The racing only last four corners, though, because Max Chilton lost his Marussia going through the right-handed Turn 4, his back end swinging across the track and clouting the car of teammate and Monaco hero Jules Bianchi as they headed into the dogleg left of Turn 5. Bianchi ended up in the wall with a car broken beyond the apparent speed they were carrying through two hard turns. Chilton had to retire as well for the first time in his 26-race career.
The crash location and oil on the track brought out the safety car for seven laps. When it returned to the pits and racing resumed, the scene was familiar: the two Mercedes' in front, the rest fighting for third and beyond. That scrap got interesting when Force India driver Sergio Perez, who qualified 13th, stayed out on a one-stop strategy and ended up in third, followed by teammate Nico Hülkenberg who had qualified 11th. They led a train, keeping the quicker cars of Vettel, Bottas and Ricciardo falling further behind the Mercedes duo, while up front, Hamilton closed in on Rosberg.
Other than a few passes like Vettel and Bottas getting around Hülkenberg and Massa passing Alonso, the middle stint stayed pretty quiet until just before the second round of pit stops. On Lap 37, Hamilton radioed to say he had no power, and the pit wall confirmed that Rosberg had the same problem. The MGU-K unit, the regenerative braking system for the back brakes that helps slow the car and also provides an energy boost, had gone kaput on both Mercedes. That dropped their top speed down the back straight by 20 miles per hour. They'd built up a huge gap by this point, but the cars behind started reeling them in to the tune of up to three seconds per lap. When Rosberg ducked into the pits on Lap 44, Massa took the lead, putting a non-Mercedes car at the front of a race for the first time all season.
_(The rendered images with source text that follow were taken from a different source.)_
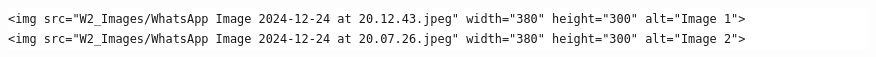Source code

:     <img src="W2_Images/WhatsApp Image 2024-12-24 at 20.12.43.jpeg" width="380" height="300" alt="Image 1">
    <img src="W2_Images/WhatsApp Image 2024-12-24 at 20.07.26.jpeg" width="380" height="300" alt="Image 2">
</div>
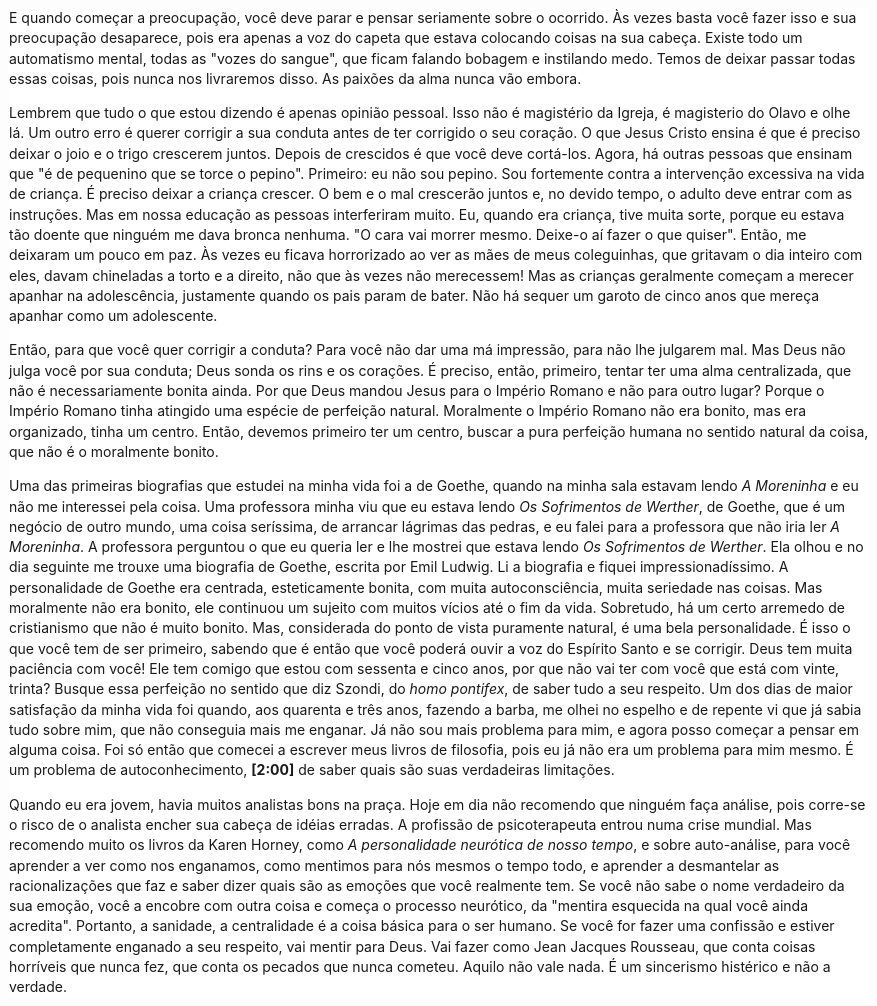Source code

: E quando começar a preocupação, você deve parar e pensar seriamente sobre o ocorrido. Às vezes basta você fazer isso e sua preocupação desaparece, pois era apenas a voz do capeta que estava colocando coisas na sua cabeça. Existe todo um automatismo mental, todas as "vozes do sangue", que ficam falando bobagem e instilando medo. Temos de deixar passar todas essas coisas, pois nunca nos livraremos disso. As paixões da alma nunca vão embora.

Lembrem que tudo o que estou dizendo é apenas opinião pessoal. Isso não é magistério da Igreja, é magisterio do Olavo e olhe lá. Um outro erro é querer corrigir a sua conduta antes de ter corrigido o seu coração. O que Jesus Cristo ensina é que é preciso deixar o joio e o trigo crescerem juntos. Depois de crescidos é que você deve cortá-los. Agora, há outras pessoas que ensinam que "é de pequenino que se torce o pepino". Primeiro: eu não sou pepino. Sou fortemente contra a intervenção excessiva na vida de criança. É preciso deixar a criança crescer. O bem e o mal crescerão juntos e, no devido tempo, o adulto deve entrar com as instruções. Mas em nossa educação as pessoas interferiram muito. Eu, quando era criança, tive muita sorte, porque eu estava tão doente que ninguém me dava bronca nenhuma. "O cara vai morrer mesmo. Deixe-o aí fazer o que quiser". Então, me deixaram um pouco em paz. Às vezes eu ficava horrorizado ao ver as mães de meus coleguinhas, que gritavam o dia inteiro com eles, davam chineladas a torto e a direito, não que às vezes não merecessem! Mas as crianças geralmente começam a merecer apanhar na adolescência, justamente quando os pais param de bater. Não há sequer um garoto de cinco anos que mereça apanhar como um adolescente.

Então, para que você quer corrigir a conduta? Para você não dar uma má impressão, para não lhe julgarem mal. Mas Deus não julga você por sua conduta; Deus sonda os rins e os corações. É preciso, então, primeiro, tentar ter uma alma centralizada, que não é necessariamente bonita ainda. Por que Deus mandou Jesus para o Império Romano e não para outro lugar? Porque o Império Romano tinha atingido uma espécie de perfeição natural. Moralmente o Império Romano não era bonito, mas era organizado, tinha um centro. Então, devemos primeiro ter um centro, buscar a pura perfeição humana no sentido natural da coisa, que não é o moralmente bonito.

Uma das primeiras biografias que estudei na minha vida foi a de Goethe, quando na minha sala estavam lendo *A Moreninha* e eu não me interessei pela coisa. Uma professora minha viu que eu estava lendo *Os Sofrimentos de Werther*, de Goethe, que é um negócio de outro mundo, uma coisa seríssima, de arrancar lágrimas das pedras, e eu falei para a professora que não iria ler *A Moreninha*. A professora perguntou o que eu queria ler e lhe mostrei que estava lendo *Os Sofrimentos de Werther*. Ela olhou e no dia seguinte me trouxe uma biografia de Goethe, escrita por Emil Ludwig. Li a biografia e fiquei impressionadíssimo. A personalidade de Goethe era centrada, esteticamente bonita, com muita autoconsciência, muita seriedade nas coisas. Mas moralmente não era bonito, ele continuou um sujeito com muitos vícios até o fim da vida. Sobretudo, há um certo arremedo de cristianismo que não é muito bonito. Mas, considerada do ponto de vista puramente natural, é uma bela personalidade. É isso o que você tem de ser primeiro, sabendo que é então que você poderá ouvir a voz do Espírito Santo e se corrigir. Deus tem muita paciência com você! Ele tem comigo que estou com sessenta e cinco anos, por que não vai ter com você que está com vinte, trinta? Busque essa perfeição no sentido que diz Szondi, do *homo pontifex*, de saber tudo a seu respeito. Um dos dias de maior satisfação da minha vida foi quando, aos quarenta e três anos, fazendo a barba, me olhei no espelho e de repente vi que já sabia tudo sobre mim, que não conseguia mais me enganar. Já não sou mais problema para mim, e agora posso começar a pensar em alguma coisa. Foi só então que comecei a escrever meus livros de filosofia, pois eu já não era um problema para mim mesmo. É um problema de autoconhecimento, **\[2:00\]** de saber quais são suas verdadeiras limitações.

Quando eu era jovem, havia muitos analistas bons na praça. Hoje em dia não recomendo que ninguém faça análise, pois corre-se o risco de o analista encher sua cabeça de idéias erradas. A profissão de psicoterapeuta entrou numa crise mundial. Mas recomendo muito os livros da Karen Horney, como *A personalidade neurótica de nosso tempo*, e sobre auto-análise, para você aprender a ver como nos enganamos, como mentimos para nós mesmos o tempo todo, e aprender a desmantelar as racionalizações que faz e saber dizer quais são as emoções que você realmente tem. Se você não sabe o nome verdadeiro da sua emoção, você a encobre com outra coisa e começa o processo neurótico, da "mentira esquecida na qual você ainda acredita". Portanto, a sanidade, a centralidade é a coisa básica para o ser humano. Se você for fazer uma confissão e estiver completamente enganado a seu respeito, vai mentir para Deus. Vai fazer como Jean Jacques Rousseau, que conta coisas horríveis que nunca fez, que conta os pecados que nunca cometeu. Aquilo não vale nada. É um sincerismo histérico e não a verdade.
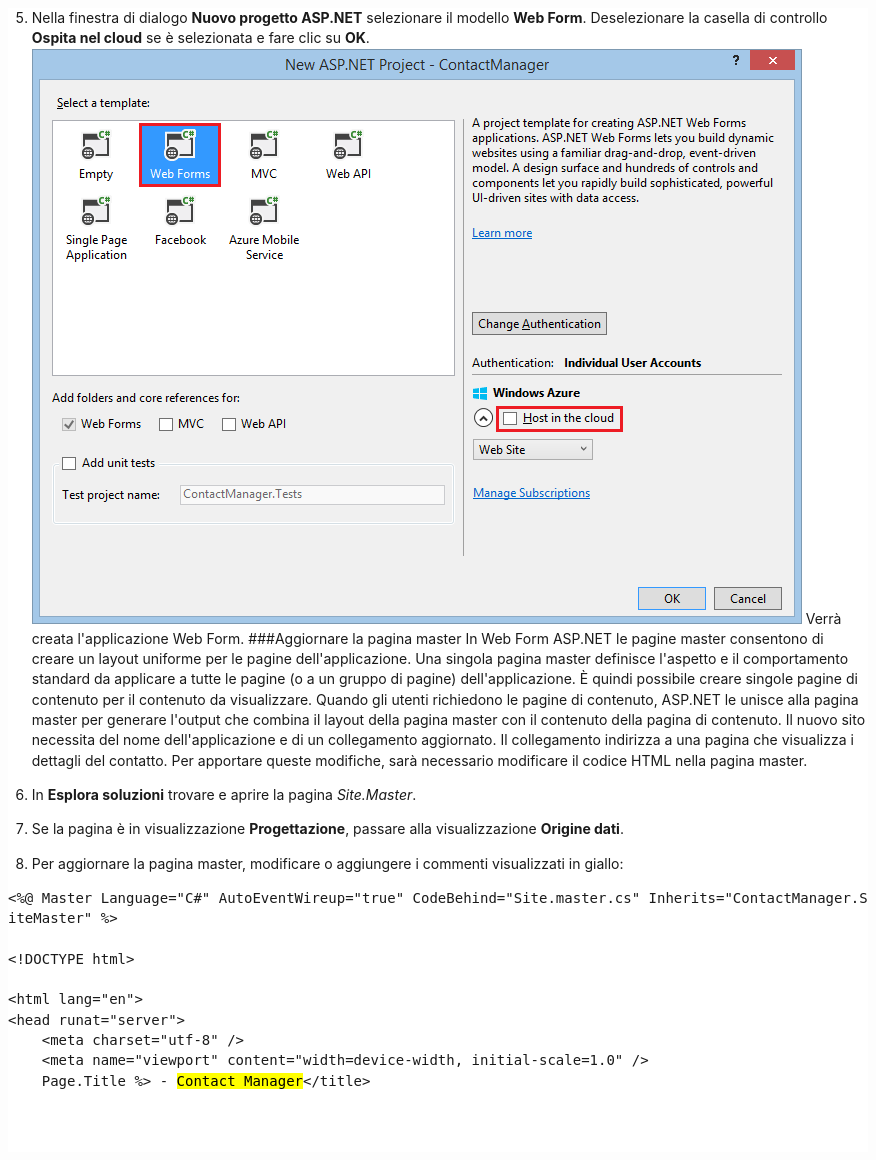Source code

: 5. Nella finestra di dialogo **Nuovo progetto ASP.NET** selezionare il modello **Web Form**. Deselezionare la casella di controllo **Ospita nel cloud** se è selezionata e fare clic su **OK**. ![Finestra di dialogo Nuovo progetto ASP.NET](./media/web-sites-dotnet-deploy-aspnet-webforms-app-membership-oauth-sql-database/SecureWebForms03.png) Verrà creata l'applicazione Web Form.
###Aggiornare la pagina master
In Web Form ASP.NET le pagine master consentono di creare un layout uniforme per le pagine dell'applicazione. Una singola pagina master definisce l'aspetto e il comportamento standard da applicare a tutte le pagine (o a un gruppo di pagine) dell'applicazione. È quindi possibile creare singole pagine di contenuto per il contenuto da visualizzare. Quando gli utenti richiedono le pagine di contenuto, ASP.NET le unisce alla pagina master per generare l'output che combina il layout della pagina master con il contenuto della pagina di contenuto. Il nuovo sito necessita del nome dell'applicazione e di un collegamento aggiornato. Il collegamento indirizza a una pagina che visualizza i dettagli del contatto. Per apportare queste modifiche, sarà necessario modificare il codice HTML nella pagina master.

1. In **Esplora soluzioni** trovare e aprire la pagina *Site.Master*.
2. Se la pagina è in visualizzazione **Progettazione**, passare alla visualizzazione **Origine dati**.
3. Per aggiornare la pagina master, modificare o aggiungere i commenti visualizzati in giallo:

<pre class="prettyprint">
&lt;%@ Master Language="C#" AutoEventWireup="true" CodeBehind="Site.master.cs" Inherits="ContactManager.SiteMaster" %>

&lt;!DOCTYPE html>

&lt;html lang="en">
&lt;head runat="server">
    &lt;meta charset="utf-8" />
    &lt;meta name="viewport" content="width=device-width, initial-scale=1.0" />
    Page.Title %> - <mark>Contact Manager</mark>&lt;/title>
The two Mercs still scrapped it out, Hamilton shadowing Rosberg and trying to get around him at the hairpin on Lap 45, running wide and taking the escape road, then losing his rear brakes entirely and limping around the track back to the pits. The theory was that his brakes overheated because of all the extra work they had to do minus the MGU-K system, and being in hot air behind Rosberg for so long. It's Hamilton's second DNF of the season, after a six-cent washer took him out of the first race in Australia.
Rosberg took the lead again after Massa pitted on Lap 48, but only had a 3.8-second advantage and 22 laps to try and defend it with an ailing car. The order on Lap 52 was Rosberg, the one-stopping Perez, Ricciardo – who emerged from his pit stop just ahead of teammate Vettel, Hülkenberg, Bottas and Massa.
Williams went back to its team orders cookbook, but the right way this time, and told Bottas to move aside for the quicker Massa. The Brazilian shot past the Finn, then quickly scalped Hülkenberg, then chased down the lead four. He tailed Vettel for a number of laps but couldn't get past the German, for some reason letting his best chance go when he didn't open his DRS down the back straight on Lap 66 after Vettel had made a mistake through the hairpin.
Meanwhile, Perez began dropping back with brake problems of his own, letting Ricciardo get by, after which Ricciardo ate into Rosberg's lead by up to half a second per lap. With just two laps to go, Ricciardo snuck up to Rosberg through the final chicane, lined up him into Turn 1 and made the pass to take the lead.
On Lap 69, Perez ran wide and that let Vettel get by, then Massa rocked up on Perez' gearbox down the front straight on the last lap of the race as the two headed for Turn 1 at almost 190 miles per hour. Massa slotted left to take the inside line, then Perez moved left as he hit the brakes and Massa plowed into him, sending both cars sliding around Vettel and hard into the tire barriers. It wasn't exactly clear what went down from the ground shots, but the helicopter footage shows Perez moving over in the braking zone. The stewards blamed him for the crash and assessed a five-spot grid penalty for the next race in Austria.
The full-course yellow gave Ricciardo a chance to savor his victory as he drove the final lap. The Aussie, who's been a sensation all year, took his first win ever, ahead of Rosberg, Vettel, Button, Hülkenberg, Alonso, Bottas, Vergne, McLaren's Kevin Magnussen, and Räikkönen.
Rosberg's 18-point haul for second place put him even further in front of Lewis Hamilton, 140 points to 118. Ricciardo's win gets him up to third place with 79 points, followed by Alonso with 69 and Vettel with 60.
Mercedes' standings in the Constructor's Championship barely took a hit, the Silver Arrows on 238 points compared to Infiniti Red Bull Racing with 139. The next four teams, Ferrari, Force India, McLaren and Williams, however, are only 29 points apart. Force India and Williams are probably the two most disappointed about that chart right now: whether or not Massa had made the pass on Perez, as long as they both finished in either fourth or fifth, Force India would be ahead of Ferrari and Williams would be ahead of McLaren. Lacking the development budgets of the big boys, those smaller teams know they can't let any opportunity get away.
We'll find out what momentum has planned for its next act at the Red Bull Ring in Austria on June 22, where Rosberg and Hamilton will be racing for the win and Niki Lauda's honor.